Try it>
The whole listing, from first line to last: copy it exactly.

** Opening Dataset entries block **

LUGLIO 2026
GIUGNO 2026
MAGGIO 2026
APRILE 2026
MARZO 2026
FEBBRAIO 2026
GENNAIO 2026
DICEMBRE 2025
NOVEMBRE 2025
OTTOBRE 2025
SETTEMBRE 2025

** Closing Dataset entries block **

Result>
LUGLIO 2026
GIUGNO 2026
MAGGIO 2026
APRILE 2026
MARZO 2026
FEBBRAIO 2026
GENNAIO 2026
DICEMBRE 2025
NOVEMBRE 2025
OTTOBRE 2025
SETTEMBRE 2025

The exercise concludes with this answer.